Regional Minimum Wages in 2024
With the new wage adjustment, the monthly minimum wage across the four regions will be:
Region | 2022 (VND) | 2024 (VND) | Increase (VND) |
Region I | 4,680,000 | 4,960,000 | 280,800 |
Region II | 4,160,000 | 4,410,000 | 249,600 |
Region III | 3,640,000 | 3,860,000 | 218,400 |
Region IV | 3,250,000 | 3,450,000 | 195,000 |
Additionally, minimum hourly wage rates for 2024 are as follows:
- Region I – VND 23,800 (US$0.94)
- Region II – VND 21,200 (US$0.84)
- Region III – VND 18,600 (US$0.74)
- Region IV – VND 16,600 (US$0.66)
How Minimum Wages Affect Businesses and Employees
The 6% wage increase has wide-reaching implications for businesses and workers alike:
- For Businesses: The adjustment affects social insurance, health insurance, unemployment insurance, and trade union fee contributions. Companies operating in multiple regions must adhere to the highest applicable wage rate when determining salaries.
- For Employees: Those employed under labor contracts, including in foreign companies, are guaranteed at least the minimum wage, which ensures a fair standard of living and better worker protections.
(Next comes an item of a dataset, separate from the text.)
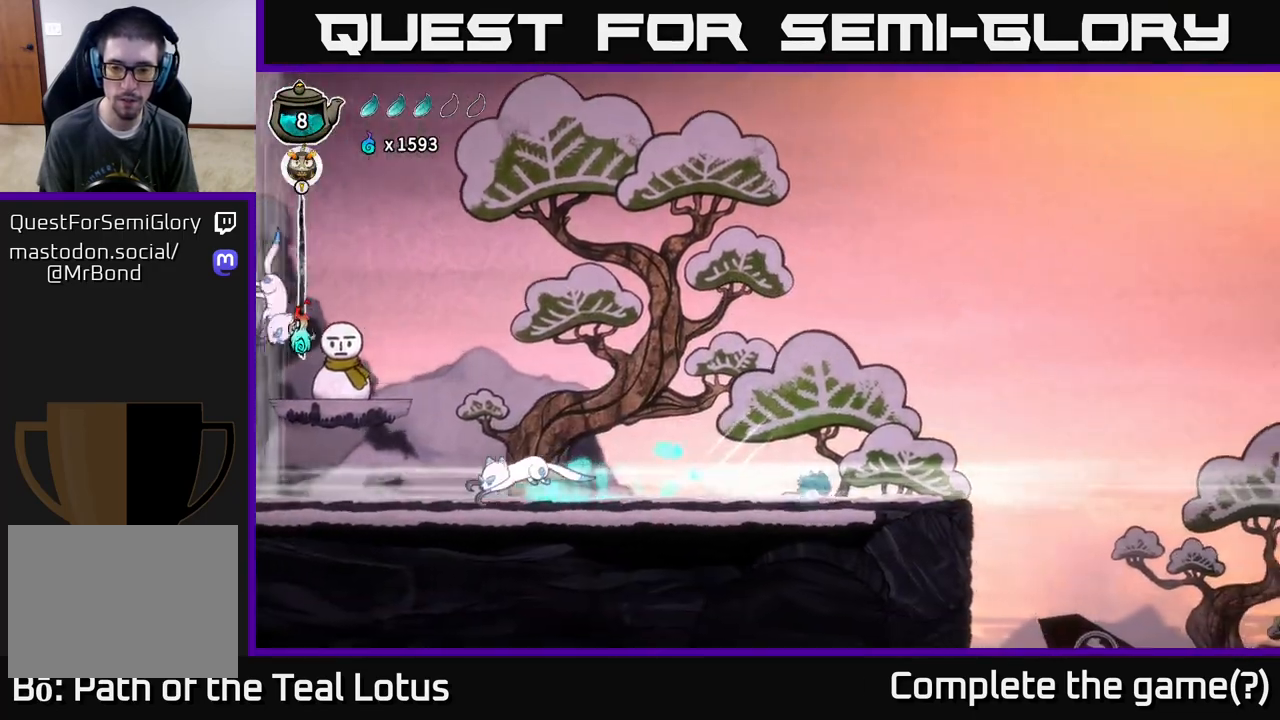
{"buttons": ["A", "R2"], "left_stick": "right", "right_stick": "center", "events": [[67, "R2", "down"], [333, "A", "down"]]}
Impact on Social Insurance Contributions
A key consequence of the wage hike is its impact on social insurance contributions. The statutory pay rate, used to calculate these contributions, will increase from VND 1,800,000 to VND 2,340,000, causing a rise in maximum social insurance salary caps as follows:
Insurance Type | Before (VND) | After (VND) |
Maximum Social Insurance Salary | 36,000,000 | 46,800,000 |
Maximum Health Insurance Salary | 36,000,000 | 46,800,000 |
Maximum Trade Union Fee Salary | 36,000,000 | 46,800,000 |
Maximum UI Salary (Region 1) | 93,600,000 | 99,200,000 |
Who is Affected by the Wage Increase?
The wage revision applies to all employees working under labor contracts in businesses, cooperatives, organizations, and households that hire workers. Foreign employers in Vietnam must also comply with these rates. For companies operating in industrial parks or export processing zones that span multiple regions, the highest minimum wage rate must be applied.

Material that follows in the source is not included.